“Come state, Anto?”
“Insomma, Ingrid sta bene ma ho appena ricevuto un libretto che mi spiega cosa fare in caso di Guerra”.

Antonio vive a Uppsala e ha ricevuto nella sua buca un opuscolo giallo. Om kriget kommer (“se arriva la guerra”) è nato a cura dell’ufficio del comandante supremo delle forze armate svedesi. È stato distribuito a tutte le famiglie svedesi ininterrottamente dal 1943 al 1991. Poi è tornato, nel 2018. Offre indicazioni su come comportarsi in una situazione di crisi nazionale e, in particolare, di guerra nucleare. E rende noti i piani nazionali per salvare la popolazione in caso di invasione da parte di una superpotenza. La fine della Guerra Fredda aveva reso obsoleta questa pubblicazione, ma a quanto pare i recenti venti di guerra l’hanno fatta tornare in voga.

La nuova edizione del 2024, nelle buche di ogni svedese dal 18 novembre, arriva dopo l’invasione dell’Ucraina da parte della Russia, l’estensione del fronte e la crisi esplosiva del Medio Oriente. La Svezia non esclude un attacco armato. Timore che condivide con la Finlandia, che sta distribuendo alla cittadinanza un opuscolo analogo.

Om krisen eller kriget kommer (“se arriva la crisi o la guerra”) oggi è più corposo, 31 pagine invece di 20. “Informiamo per creare calma”, afferma il ministro della Protezione civile Carl-Oskar Bohlin. Sottolinea che non esiste una minaccia di guerra immediata e imminente contro la Svezia. Ma si parla anche di attacchi informatici, campagne di influenza, terrorismo e sabotaggio. “Un mondo incerto richiede preparazione”, “Dovere di difesa totale” sono i titoli di alcuni paragrafi.

Appare un nuovo paragrafo sulle armi nucleari. Si spiega ai cittadini come ripararsi in caso di raid aerei. Si illustra come prepararsi per poter provvedere a sé stessi per almeno una settimana. Come allestire la propria casa. Come fermare l’emorragia di una ferita. Come evacuare.

Pagine che fanno paura. Fa paura pensare di essere rigettati, quasi un secolo dopo, in un clima da Guerra Fredda, sotto il giogo della minaccia nucleare globale, in una corsa agli armamenti e alla difesa che di quella stessa paura si alimenta.
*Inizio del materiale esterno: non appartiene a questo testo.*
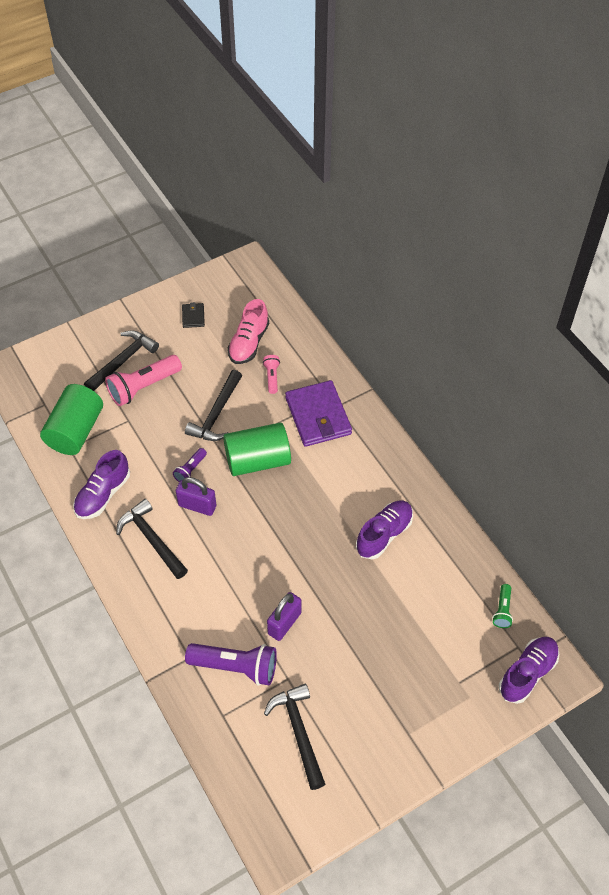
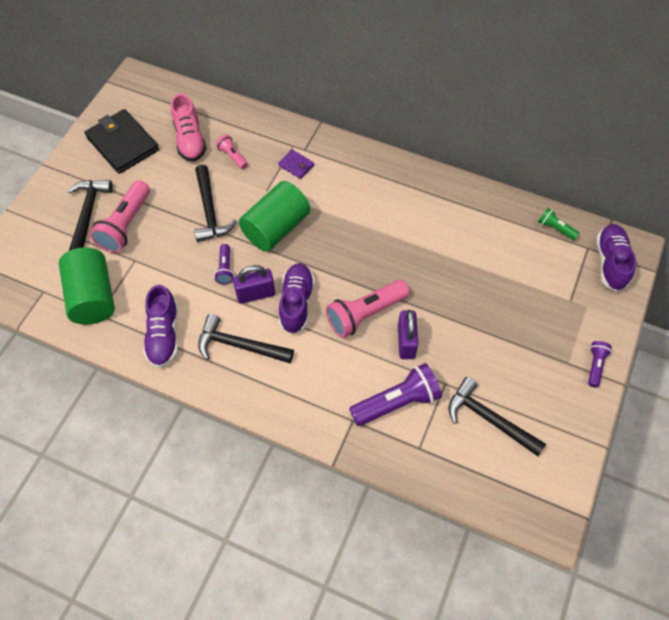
camera: 35 degrees left, 5 degrees up
black wallet [182,302,205,328] -> black wallet [85,109,159,174], size x2.17
purple wallet [285,380,352,447] -> purple wallet [278,150,314,179], size x0.46
purple shoe [356,500,413,559] -> purple shoe moved to [279,263,315,334]
green flashlight [492,584,513,628] -> green flashlight turned 150 degrees clockwise [538,208,580,240]
none -> pink flashlight [326,280,409,338]
none -> purple flashlight [588,341,612,387]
Con il nostro voto contrario alla ratifica della Convenzione sull’istituzione dell’organizzazione governativa internazionale GCAP (Global combat air programme), che gestirà la progettazione entro il 2035 di “Tempest”, una piattaforma aerea di sesta generazione (Future combat air system), abbiamo provato a tornare su un punto che spesso ci sfugge. L’equilibrio del terrore si basa su una logica di deterrenza. Ma è un equilibrio molto precario, in cui la sicurezza di uno Stato è garantita non dalla promessa di pace, ma dalla minaccia di guerra totale.

Alla fine del secondo conflitto mondiale si diceva che quando un attacco nucleare garantisce una risposta nucleare altrettanto devastante, nessuna delle parti ha un vantaggio chiaro. Questo renderebbe l’idea di un attacco preventivo meno allettante.
Questo tipo di strategia era definita Mutual Assured Destruction (MAD, ovvero distruzione reciproca assicurata). Un’idea che ha plasmato le politiche di sicurezza delle superpotenze durante la Guerra Fredda, ma non solo: ha anche influenzato profondamente la natura delle alleanze internazionali e delle trattative diplomatiche.

Siamo di nuovo lì. Siamo sempre lì. A quale prezzo?

Proprio mentre sto scrivendo, l’aeronautica militare ucraina riferisce che l’esercito russo avrebbe fatto ricorso a un missile balistico intercontinentale. Prima sono stati i missili Atacms forniti all’Ucraina dagli Usa, poi gli Storm Shadows del Regno Unito. Questa dunque sarebbe la risposta russa. Che cosa ci dobbiamo aspettare?